What is required: Return each line of the listing in which the word "pyautogui" appears.

Data in this exercise:
-*-
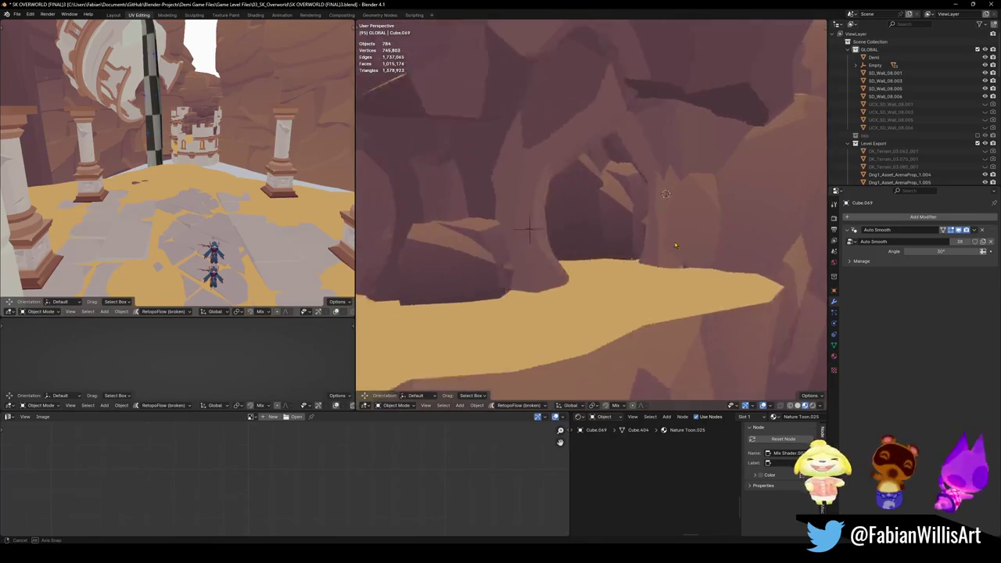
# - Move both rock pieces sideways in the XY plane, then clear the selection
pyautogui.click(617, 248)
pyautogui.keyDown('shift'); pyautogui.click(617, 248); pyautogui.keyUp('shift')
-*-
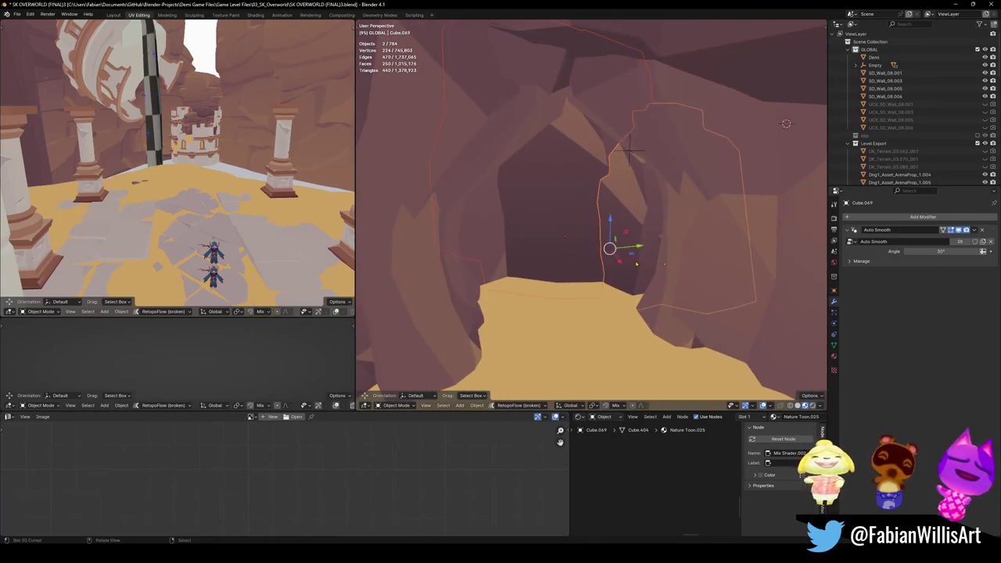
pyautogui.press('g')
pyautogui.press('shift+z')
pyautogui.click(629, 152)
-*-
Answer section:
pyautogui.click(617, 248)
pyautogui.keyDown('shift'); pyautogui.click(617, 248); pyautogui.keyUp('shift')
pyautogui.press('g')
pyautogui.press('shift+z')
pyautogui.click(629, 152)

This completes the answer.